Überall liegt Müll - Unhaltbare Zustände in den Flüchtlingslagern
„Die Kinder hier haben teilweise Ausschläge, weil es so dreckig ist. Überall liegt Müll herum“, beschreibt sie alptraumhafte Szenen. „Am ersten Tag im Camp war ich nur noch fassungslos. Das kann man sich gar nicht vorstellen, unter welchen Bedingungen die Menschen hier leben.“ Die Lager haben allenfalls ein paar Mannschaftszelte.
Aber ein Großteil der Menschen muss sich selbst Zelte kaufen — oder unter freiem Himmel schlafen. Ein Frauen-WC für 1000 Flüchtlinge? Dass das unhaltbare Zustände sind, liegt auf der Hand. Nach dem ersten Tag im Camp hat Svenja Söhnchen gemerkt: Nur entsetzt zu sein, bringt keinem was. Sie hat sich mit heimischen Helfern und anderen Touristen zusammengetan, bringt mit Autos dringend benötigte Güter in die Lager und erlebt pure Dankbarkeit.
Weil die Menschen sich in der 70 Kilometer entfernten Inselhauptstadt registrieren lassen müssen, organisiert sie mit vielen anderen auch immer wieder Fahrten nach Mitilini. Da läuft nicht immer alles nach der deutschen Straßenverkehrsordnung ab. „16 Leute in einem Auto“, erzählt sie: „Das geht. Sieben auf der Rückbank, sieben im Kofferraum.“ Improvisation ist Trumpf in solchen Situation. Auch was die Verständigung angeht. Ein Smartphone mit deutsch-arabischer Übersetzungs-App hilft. Zu versuchen, auf Augenhöhe mit den Flüchtlingen zu agieren, das ist Svenja Söhnchen wichtig. Und wenn man nicht konkret helfen kann, einfach ‘mal zuhören.

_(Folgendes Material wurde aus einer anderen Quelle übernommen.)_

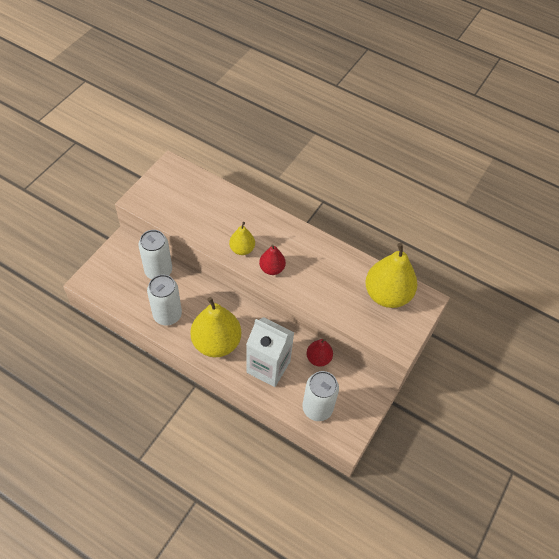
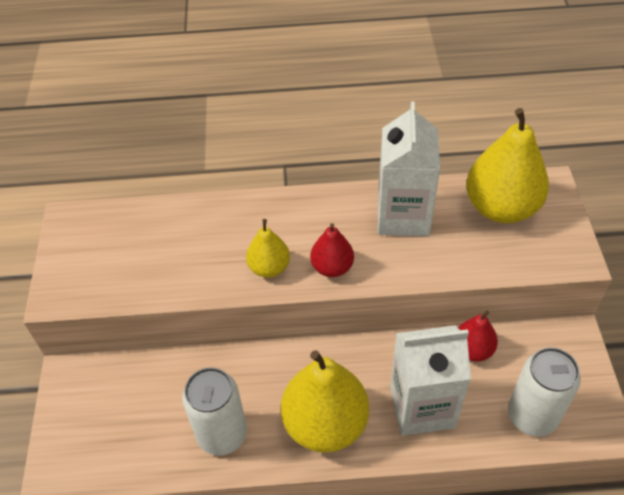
camera: 30 degrees left, 5 degrees down
white can [138,230,172,279] -> none
none -> white carton [378,101,440,236]

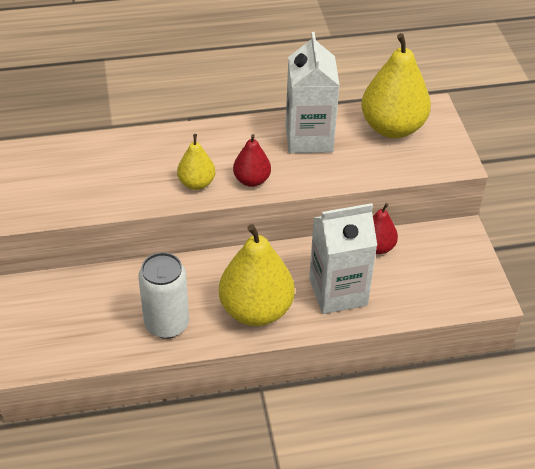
camera: 10 degrees left, 5 degrees down
white can [508,347,581,436] -> none

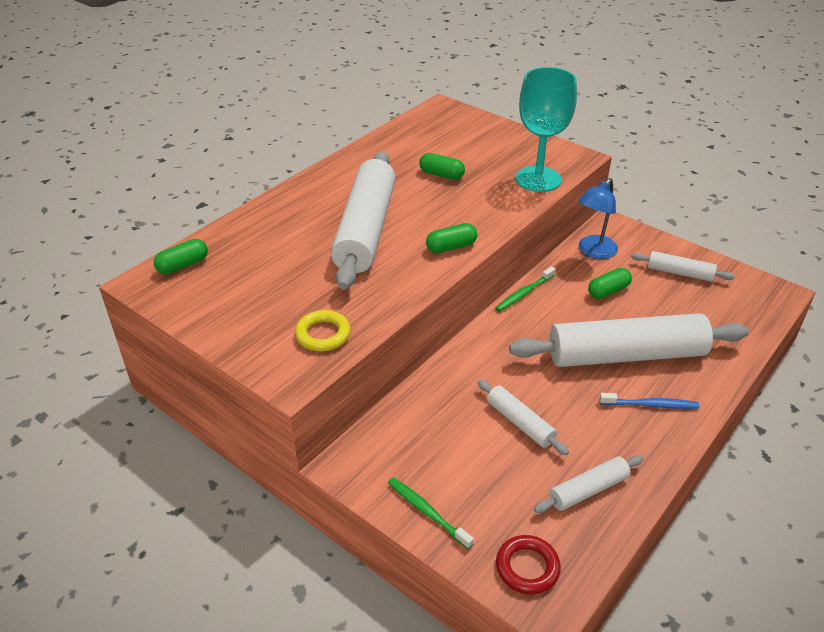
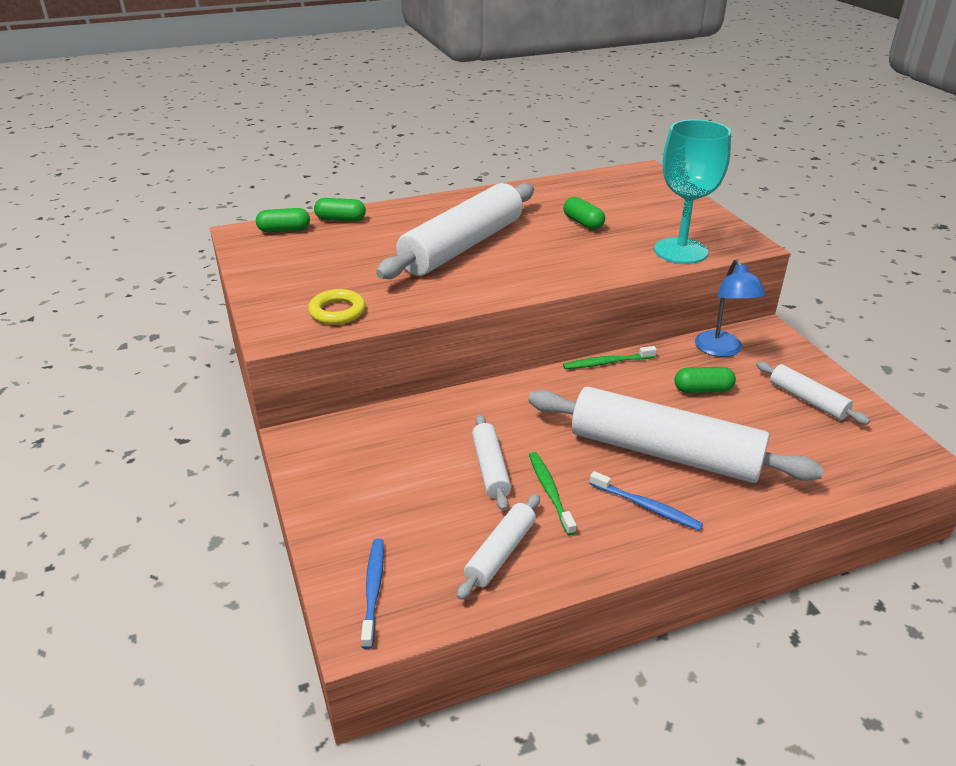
camera: 30 degrees right, 5 degrees down
green toothbrush [388,477,474,549] -> green toothbrush moved to [529,452,576,536]
green capsule [426,223,477,253] -> green capsule moved to [314,198,366,222]
red ring [496,535,561,595] -> blue toothbrush [361,539,384,649]
white rolling pin [534,455,643,513] -> white rolling pin turned 60 degrees counterclockwise [457,494,540,600]
blue lamp [578,178,618,259] -> blue lamp turned 75 degrees counterclockwise [695,259,766,357]

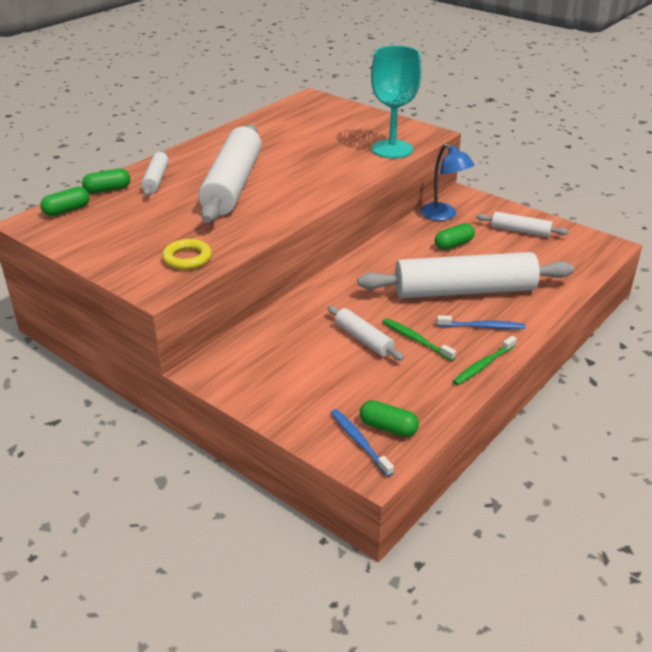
camera: 30 degrees left, 0 degrees up
white rolling pin [457,494,540,600] -> white rolling pin moved to [141,150,169,196]
green capsule [563,197,605,230] -> green capsule moved to [360,400,419,437]
green toothbrush [563,346,657,369] -> green toothbrush moved to [453,336,517,385]

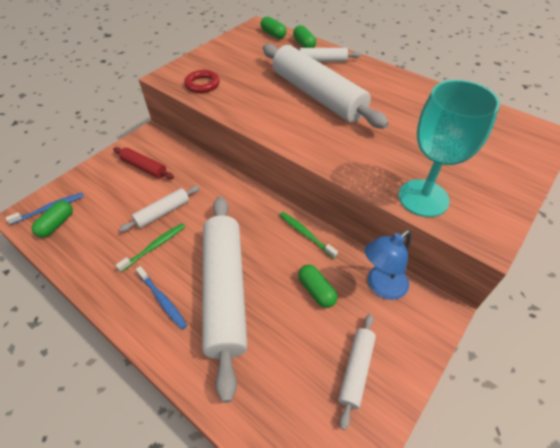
camera: 90 degrees right, 15 degrees up
yellow ring [162,239,212,270] -> red ring [184,70,220,93]
white rolling pin [198,124,262,223] -> white rolling pin turned 45 degrees clockwise [263,44,389,129]
blue toothbrush [437,315,526,329] -> blue toothbrush turned 45 degrees counterclockwise [136,266,187,330]
green toothbrush [453,336,517,385] -> green toothbrush moved to [280,212,338,259]
none -> red rolling pin [113,147,174,179]

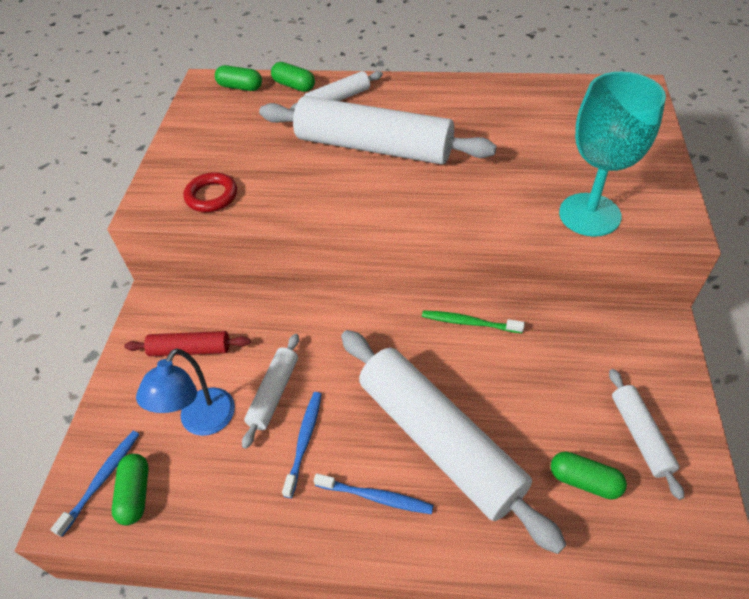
camera: 30 degrees left, 0 degrees up
green toothbrush [115,223,185,272] -> blue toothbrush [282,392,322,498]
green capsule [298,265,337,308] -> green capsule moved to [551,452,627,499]
blue lamp [365,230,411,300] -> blue lamp moved to [136,348,235,436]

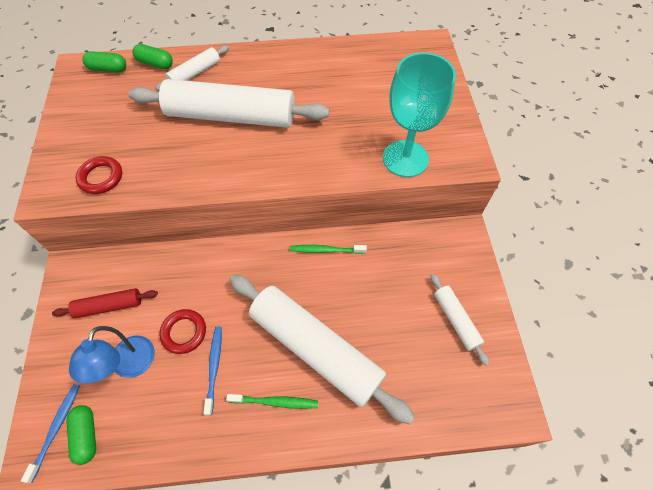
camera: 15 degrees left, 10 degrees up
white rolling pin [242,334,299,449] -> red ring [159,309,206,354]
blue toothbrush [314,473,434,514] -> green toothbrush [226,394,318,409]
green capsule [551,452,627,499] -> none

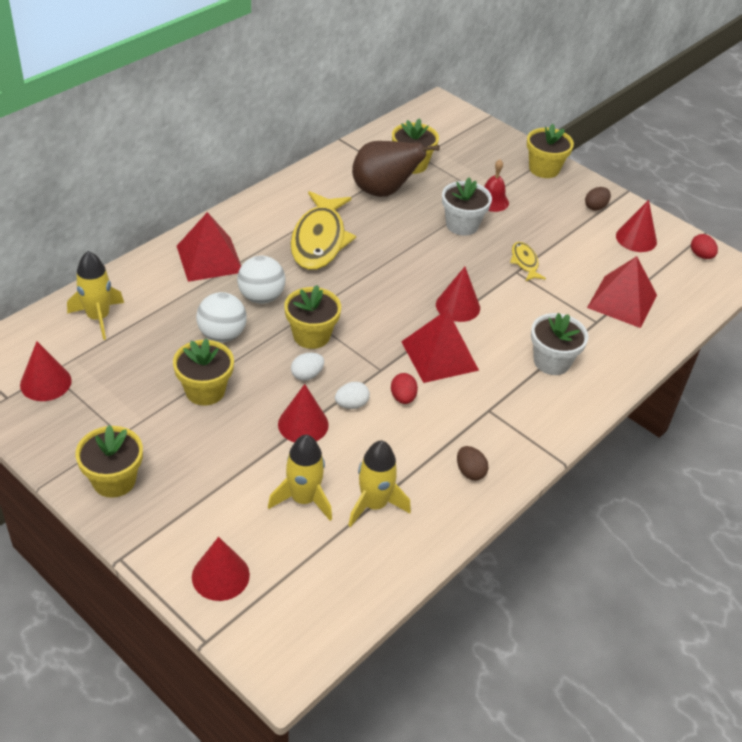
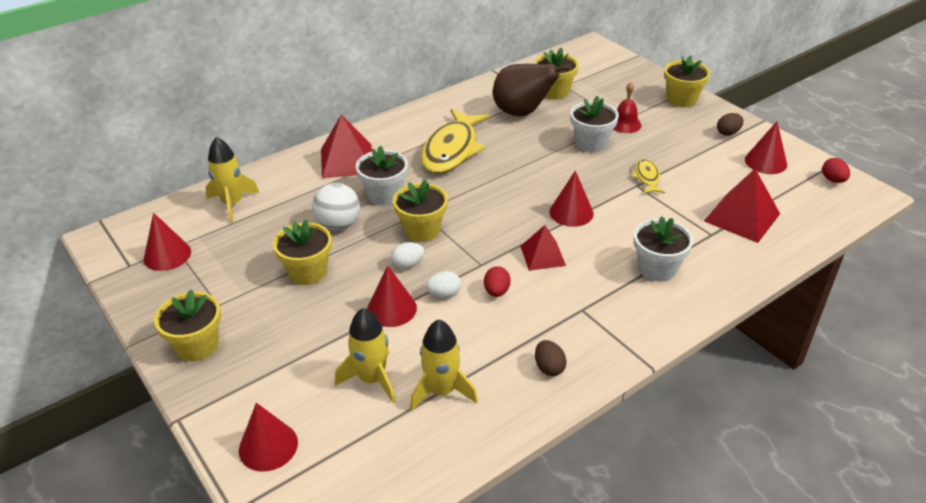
camera: 15 degrees right, 5 degrees down
white ball [237,255,285,304] -> white flower pot [356,146,408,205]
red pyramid [401,310,479,383] -> red pyramid [520,225,566,271], size x0.63

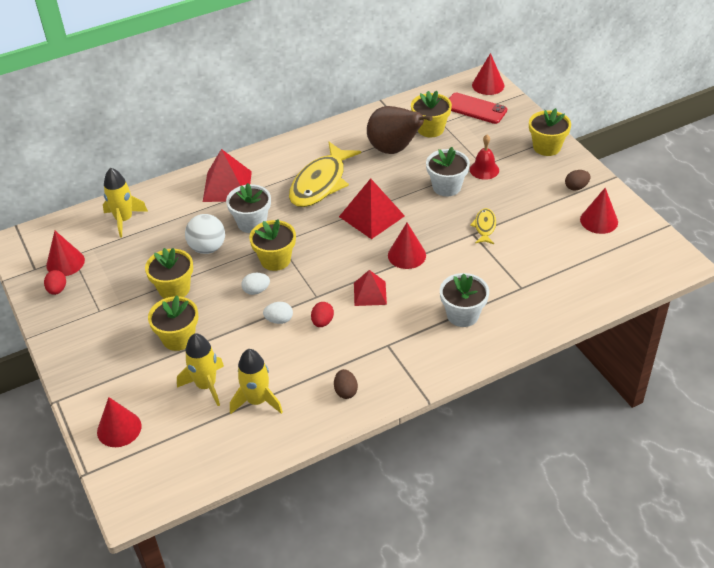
camera: 10 degrees right, 5 degrees up
yellow flower pot [154,289,221,361] -> yellow flower pot moved to [148,296,198,351]
red cone [367,265,417,327] -> red cone moved to [472,53,504,95]
red pyramid [704,169,780,243] -> red pyramid moved to [339,178,405,239]
red egg [822,158,850,183] -> red egg moved to [44,270,66,295]
none -> red phone [449,93,507,124]

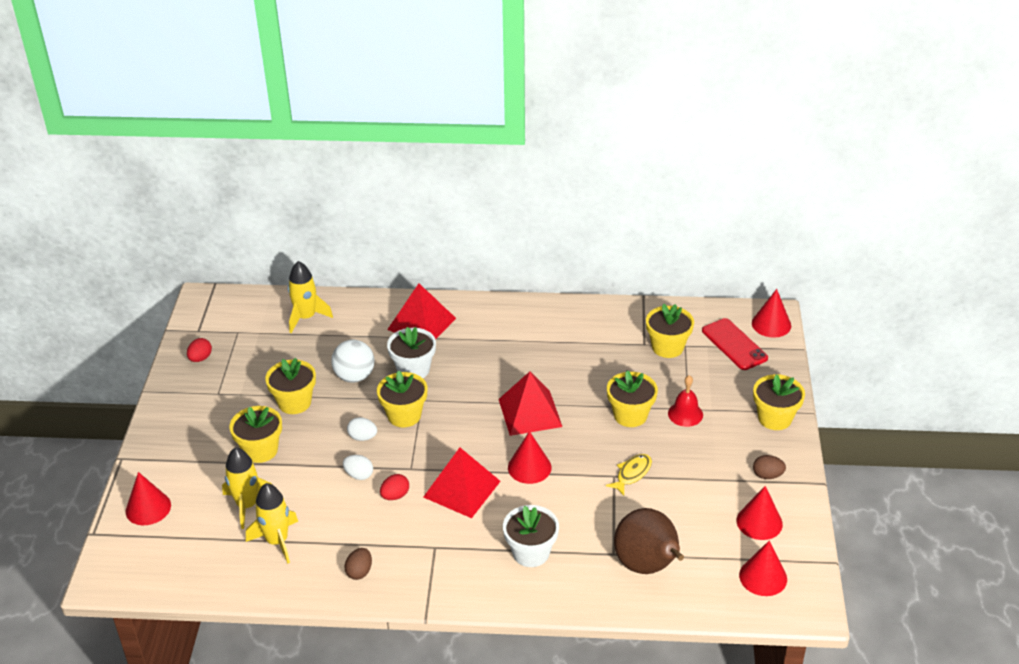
camera: 30 degrees right, 5 degrees down
red cone [46,231,85,276] -> red cone moved to [739,541,787,596]
yellow fish [289,142,361,207] -> none
red pyramid [354,270,387,306] -> red pyramid [423,448,501,518], size x1.58
brown pear [367,106,433,154] -> brown pear moved to [614,508,684,574]
white flower pot [426,147,470,196] -> yellow flower pot [607,371,658,427]

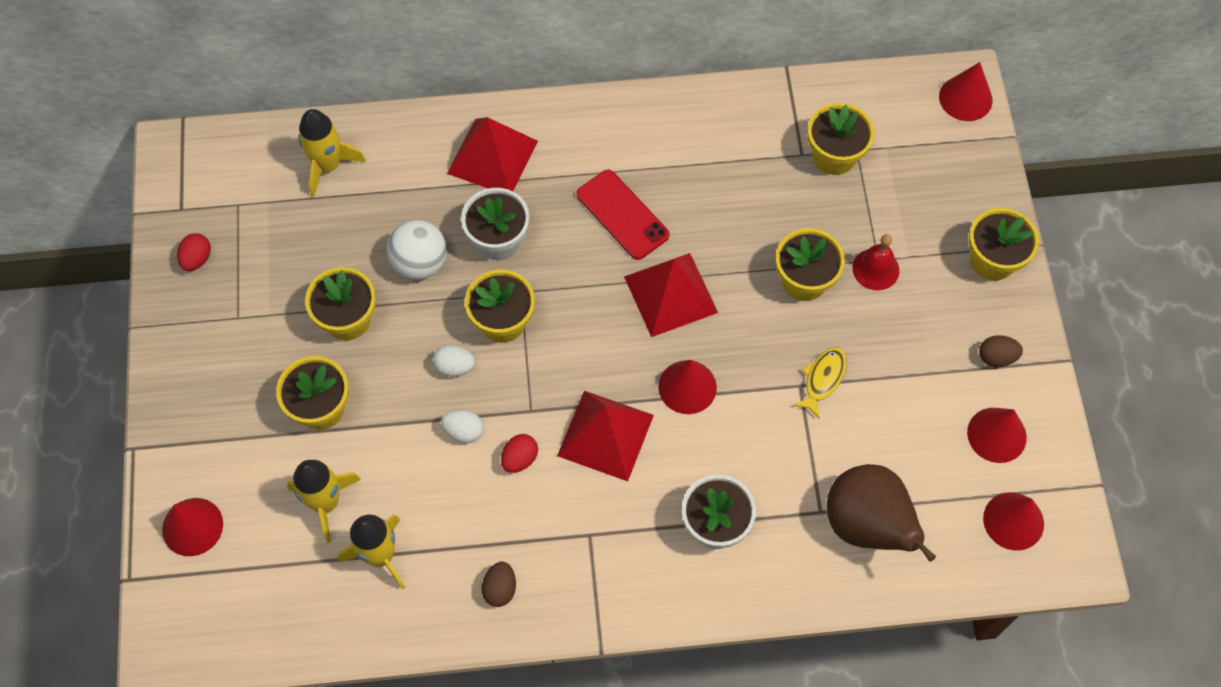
camera: 10 degrees left, 25 degrees up
red phone [702,318,768,370] -> red phone moved to [577,170,670,260]

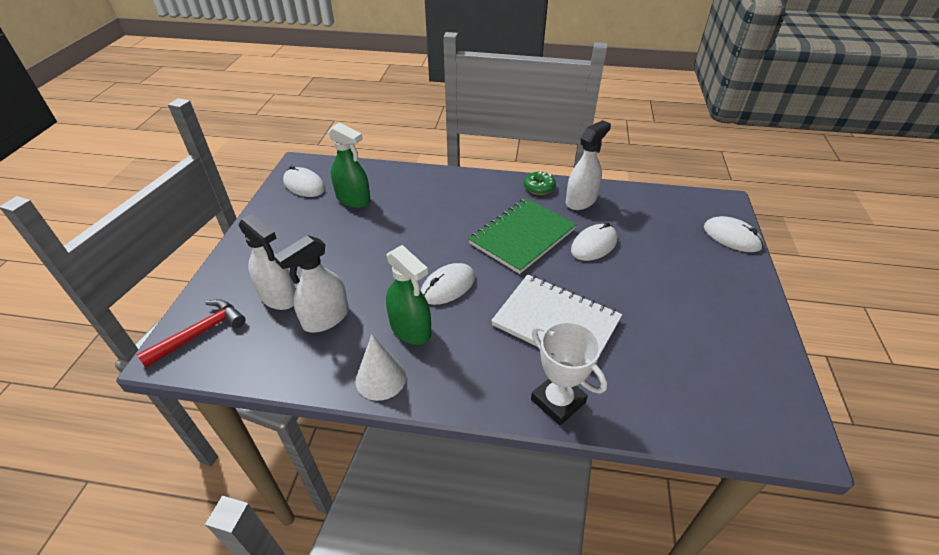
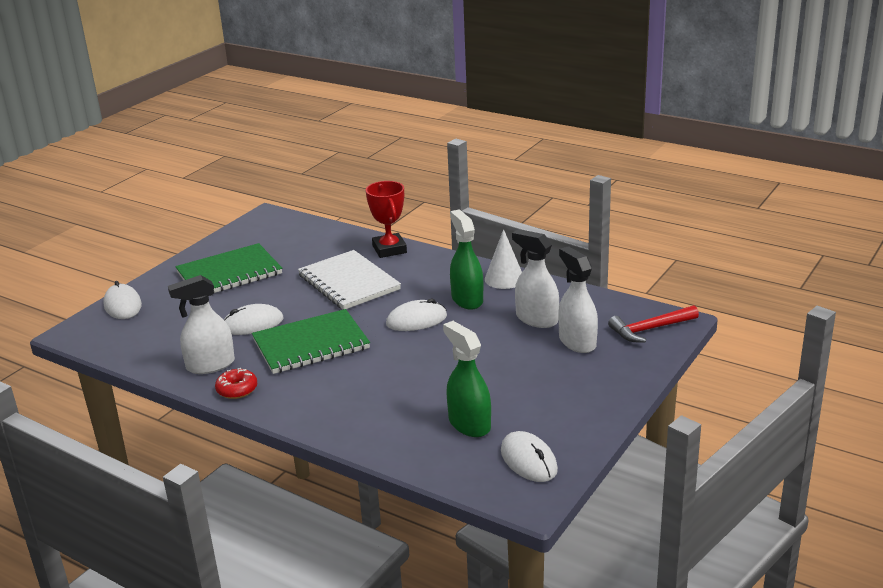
camera: 155 degrees left, 15 degrees down
white spray bottle [274,235,349,333] -> white spray bottle turned 120 degrees counterclockwise [512,229,559,328]
green donut [524,171,556,195] -> red donut [215,368,257,399]
white trophy [531,321,607,426] -> red trophy [366,181,407,258]
none -> green notebook [175,243,282,294]

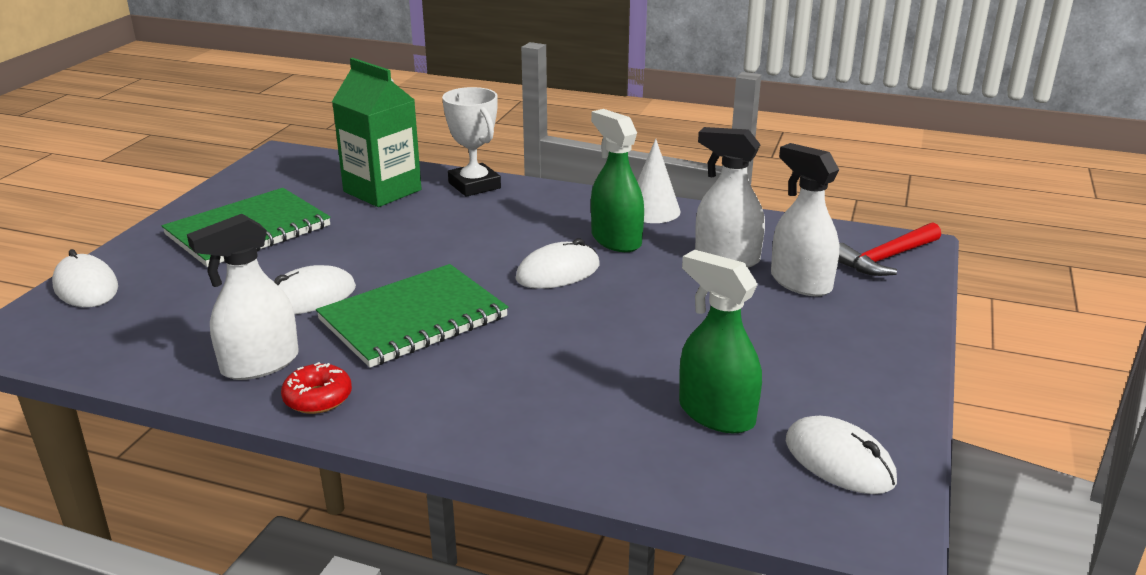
camera: 15 degrees left, 0 degrees up
white notebook [298,250,401,309] -> none
red trophy [366,181,407,258] -> white trophy [442,87,501,197]
none -> green carton [332,58,422,207]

Kinder sind nach Flucht übers Meer vollkommen apathisch
„Sie können sich gar nicht vorstellen, wie die Kinder drauf sind, wenn sie aus einem Flüchtlingsboot aussteigen. Die sind oft vollkommen apathisch.“ Um so schöner sei dann das Lachen, wenn die Kinder mit gespendeten Bällen spielen. Sie selbst erlebte an ihrem dritten Tag, wie ein Boot anlandete. 43 Menschen saßen darin. „Die Truppe hab ich erst einmal mit zum Hotel genommen und der Chef hat sofort drei große Bleche Kuchen und zehn Liter Saft gespendet“, erzählt sie von der Hilfsbereitschaft der Einheimischen.
Mittlerweile existiert eine Facebook-Seite „Help for Refugees in Molyvos“, auf der sich Ehrenamtliche mit ihren Hilfsangeboten absprechen. Svenja Söhnchen hat ihren Urlaub auf zwei Wochen verlängert und auch schon die nächste Reise im September gebucht, um weiter zu helfen. Es gibt nämlich noch so viel zu tun.